I’m currently a research assistant in the LSDS (Large-Scale Data & Systems) group at the Department of Computing, Imperial College London. I work closely with Lluis Vilanova and his PhD student, Yaoxin Jing. I’m interested in techniques to allow CUDA applications to transparently use remote GPUs without source modification, while minimising network overhead and maintaining the correct semantics of the CUDA runtime and driver APIs. As of now, we are mainly targeting llama.cpp in our analysis, but we are interested in exploring other LLM inference engines such as vLLM, as well as more traditional HPC workloads such as simulations.

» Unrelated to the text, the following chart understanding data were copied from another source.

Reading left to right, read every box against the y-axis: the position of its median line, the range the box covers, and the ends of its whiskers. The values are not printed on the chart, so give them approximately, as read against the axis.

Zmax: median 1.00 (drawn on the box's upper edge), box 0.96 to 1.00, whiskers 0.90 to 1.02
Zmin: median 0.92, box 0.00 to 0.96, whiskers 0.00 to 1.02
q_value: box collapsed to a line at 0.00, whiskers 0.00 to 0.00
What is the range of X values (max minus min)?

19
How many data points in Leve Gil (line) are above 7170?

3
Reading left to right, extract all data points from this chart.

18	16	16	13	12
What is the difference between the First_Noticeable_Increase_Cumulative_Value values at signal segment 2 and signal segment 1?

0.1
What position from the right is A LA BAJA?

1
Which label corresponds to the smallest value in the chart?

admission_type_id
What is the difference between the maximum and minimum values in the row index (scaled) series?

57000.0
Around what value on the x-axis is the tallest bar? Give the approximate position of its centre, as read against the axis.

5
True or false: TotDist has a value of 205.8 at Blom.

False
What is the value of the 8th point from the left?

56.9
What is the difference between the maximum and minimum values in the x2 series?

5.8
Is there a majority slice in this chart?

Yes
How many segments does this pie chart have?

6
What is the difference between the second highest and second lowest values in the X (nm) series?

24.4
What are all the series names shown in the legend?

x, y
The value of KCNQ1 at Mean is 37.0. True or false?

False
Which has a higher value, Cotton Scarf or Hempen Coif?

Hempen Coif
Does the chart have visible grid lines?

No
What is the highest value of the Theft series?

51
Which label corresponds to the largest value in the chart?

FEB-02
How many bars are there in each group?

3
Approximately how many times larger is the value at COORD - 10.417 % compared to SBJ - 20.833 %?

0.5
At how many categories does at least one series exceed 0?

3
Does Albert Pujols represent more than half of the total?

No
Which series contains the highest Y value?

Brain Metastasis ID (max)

Prior to working as a research assistant, I did my MEng degree in Electronic and Information Engineering (2021-2025), also at Imperial - although I often call it Computer Engineering, as I did mostly computing modules in 3rd and 4th year. My masters’ thesis was on disaggregated GPU computation, supervised by Lluis Vilanova. I heavily focused on the performance of llama.cpp when transparently using remote GPUs, and through a RPC batching optimisation inspired by CUDA graphs, we were able to reduce the network overhead of remote GPU access from ~200% to ~10%. You may download a copy of my masters’ thesis here.

During my degree, I did software engineering internships at Revolut and Jump Trading - my internship at Jump Trading primarily involved modern C++ in high-performance live trading systems.